Textauszug:
▼▼▼

Das «Rural Studio» in einer Wiener Ausstellung

17. Mai 2003 - Paul Jandl
Tief in Alabama sind Gesinnung und Ästhetik noch kein Gegensatz. Seit Anfang der neunziger Jahre baut das Rural Studio in den ärmsten Regionen des Bundesstaates Häuser für Bedürftige. Aus Recyclingmaterial entsteht die Architektur einer ökologischen Avantgarde, die jetzt in einer Ausstellung des Wiener Architekturzentrums zu sehen ist. Hale County in Alabama gehört zu den amerikanischen Landstrichen fortschreitender Verarmung. Geistersiedlungen aus Wellblech und Wohnwagen sind vom einstigen Wohlstand der Baumwollplantagen geblieben, die Arbeitslosenrate ist hoch, und das Durchschnittseinkommen liegt bei 13 000 Dollar im Jahr. Der vor zwei Jahren verstorbene Architekt Samuel Mockbee hat hier vor zehn Jahren in Zusammenarbeit mit einer lokalen Wohlfahrtsbehörde ein Modell entwickelt, das die Studenten der Auburn University in die architektonische Praxis einführt und einen explizit sozialen Auftrag erfüllt. Ausgewählten Familien oder Gemeinden kommt die Arbeit von Rural Studio zugute. Die Kosten werden niedrig gehalten, Sponsoren stellen Material zur Verfügung, zur Planung gehören auch intensive Befragungen der künftigen Nutzer. Über zwei Dutzend Projekte hat Rural Studio in den letzten Jahren in Hale County verwirklicht.

▲▲▲

Extrahierte Daten:
▼▼▼

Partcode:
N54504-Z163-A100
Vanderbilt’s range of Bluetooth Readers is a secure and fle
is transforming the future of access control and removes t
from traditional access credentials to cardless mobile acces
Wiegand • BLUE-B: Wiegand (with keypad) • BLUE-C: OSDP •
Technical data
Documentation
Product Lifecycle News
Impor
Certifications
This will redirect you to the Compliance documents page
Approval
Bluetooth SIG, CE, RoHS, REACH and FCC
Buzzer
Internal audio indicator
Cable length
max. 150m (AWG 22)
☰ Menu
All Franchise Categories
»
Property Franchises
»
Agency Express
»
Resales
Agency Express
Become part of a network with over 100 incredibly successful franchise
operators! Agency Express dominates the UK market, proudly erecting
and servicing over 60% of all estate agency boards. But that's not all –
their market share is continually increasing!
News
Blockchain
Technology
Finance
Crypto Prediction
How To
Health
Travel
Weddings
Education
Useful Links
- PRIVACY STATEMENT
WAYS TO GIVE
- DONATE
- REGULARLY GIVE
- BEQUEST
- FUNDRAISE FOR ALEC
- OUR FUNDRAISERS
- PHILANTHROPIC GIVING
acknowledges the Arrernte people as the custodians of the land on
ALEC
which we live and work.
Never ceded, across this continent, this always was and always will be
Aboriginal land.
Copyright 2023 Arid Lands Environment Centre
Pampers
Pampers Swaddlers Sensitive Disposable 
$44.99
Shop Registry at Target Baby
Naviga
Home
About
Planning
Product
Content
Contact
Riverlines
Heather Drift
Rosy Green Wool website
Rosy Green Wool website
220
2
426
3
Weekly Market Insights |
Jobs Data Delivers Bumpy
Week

▲▲▲
▼▼▼

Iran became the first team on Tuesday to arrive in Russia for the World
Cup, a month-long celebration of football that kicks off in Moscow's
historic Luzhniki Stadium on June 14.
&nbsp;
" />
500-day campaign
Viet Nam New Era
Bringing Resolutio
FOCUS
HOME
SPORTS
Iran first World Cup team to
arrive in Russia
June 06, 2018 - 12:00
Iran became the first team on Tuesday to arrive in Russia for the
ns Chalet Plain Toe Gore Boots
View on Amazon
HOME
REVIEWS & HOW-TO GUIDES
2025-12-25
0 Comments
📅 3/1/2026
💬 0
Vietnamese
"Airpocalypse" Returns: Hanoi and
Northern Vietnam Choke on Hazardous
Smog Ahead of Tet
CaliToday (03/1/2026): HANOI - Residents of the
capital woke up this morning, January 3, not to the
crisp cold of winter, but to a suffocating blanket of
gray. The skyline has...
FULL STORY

▲▲▲
▼▼▼

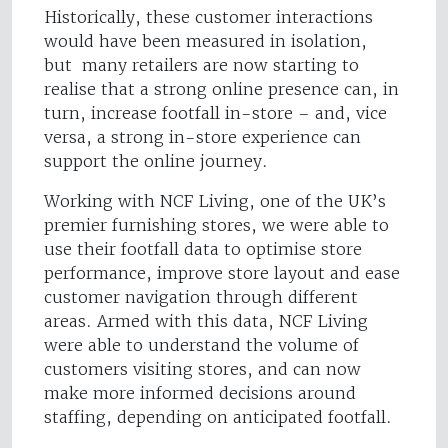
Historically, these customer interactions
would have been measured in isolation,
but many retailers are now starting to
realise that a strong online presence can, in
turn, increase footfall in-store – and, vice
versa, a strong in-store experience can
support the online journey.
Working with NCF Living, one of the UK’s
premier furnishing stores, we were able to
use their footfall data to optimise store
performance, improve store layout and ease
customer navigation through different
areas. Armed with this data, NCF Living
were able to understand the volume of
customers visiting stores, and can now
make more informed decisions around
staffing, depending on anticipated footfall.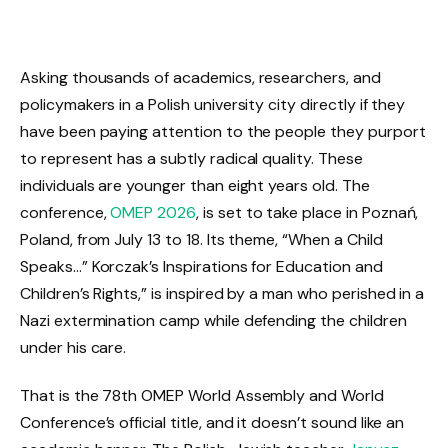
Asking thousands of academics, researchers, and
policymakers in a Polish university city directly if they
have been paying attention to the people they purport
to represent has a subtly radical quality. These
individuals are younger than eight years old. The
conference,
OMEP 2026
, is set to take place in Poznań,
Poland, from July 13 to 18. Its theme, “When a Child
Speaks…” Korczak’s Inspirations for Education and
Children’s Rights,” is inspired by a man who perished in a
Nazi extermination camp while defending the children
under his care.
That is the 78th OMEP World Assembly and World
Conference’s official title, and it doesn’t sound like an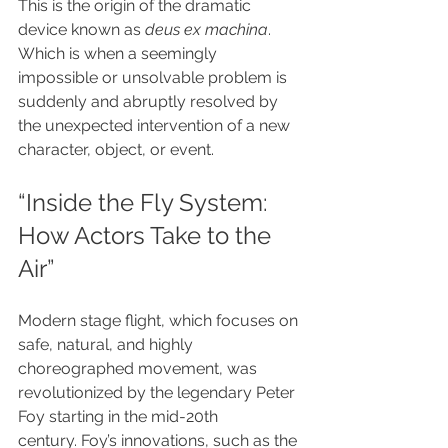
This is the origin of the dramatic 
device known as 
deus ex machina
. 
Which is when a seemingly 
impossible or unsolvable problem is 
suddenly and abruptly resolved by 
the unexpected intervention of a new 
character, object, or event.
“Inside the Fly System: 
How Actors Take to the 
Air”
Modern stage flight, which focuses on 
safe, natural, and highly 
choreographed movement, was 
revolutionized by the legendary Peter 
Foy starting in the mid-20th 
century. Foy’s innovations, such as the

▲▲▲

Aufgaben:
**1)** Wie hoch ist laut dem Text über das Rural Studio das Durchschnittseinkommen in Hale County?
**2)** Fassen Sie den Text über das Rural Studio in zwei Sätzen zusammen.
**3)** Geben Sie den Absatz des Textes über das Rural Studio, der mit „Tief in Alabama sind Gesinnung und Ästhetik“ beginnt, als Stichpunktliste wieder und behalten Sie dabei die wesentlichen Fakten bei.

Lösungen:
**1)** Es liegt bei 13 000 Dollar im Jahr.

**2)** Das Rural Studio baut seit Anfang der neunziger Jahre in den ärmsten Regionen Alabamas aus Recyclingmaterial Häuser für Bedürftige, und seine Architektur ist nun in einer Ausstellung des Wiener Architekturzentrums zu sehen. Das von Samuel Mockbee mit einer lokalen Wohlfahrtsbehörde entwickelte Modell führt Studenten der Auburn University in die architektonische Praxis ein und hat in Hale County über zwei Dutzend Projekte verwirklicht.

**3)**
- Das Rural Studio baut seit Anfang der neunziger Jahre in den ärmsten Regionen Alabamas Häuser für Bedürftige.
- Die Bauten entstehen aus Recyclingmaterial und sind jetzt in einer Ausstellung des Wiener Architekturzentrums zu sehen.
- Hale County verarmt zunehmend: Es gibt Geistersiedlungen aus Wellblech und Wohnwagen, die Arbeitslosigkeit ist hoch, das Durchschnittseinkommen liegt bei 13 000 Dollar im Jahr.
- Der vor zwei Jahren verstorbene Architekt Samuel Mockbee entwickelte vor zehn Jahren mit einer lokalen Wohlfahrtsbehörde das Modell.
- Es führt Studenten der Auburn University in die architektonische Praxis ein und erfüllt einen sozialen Auftrag.
- Von der Arbeit profitieren ausgewählte Familien oder Gemeinden.
- Die Kosten bleiben niedrig, Sponsoren stellen Material zur Verfügung, und die künftigen Nutzer werden intensiv befragt.
- In Hale County wurden über zwei Dutzend Projekte verwirklicht.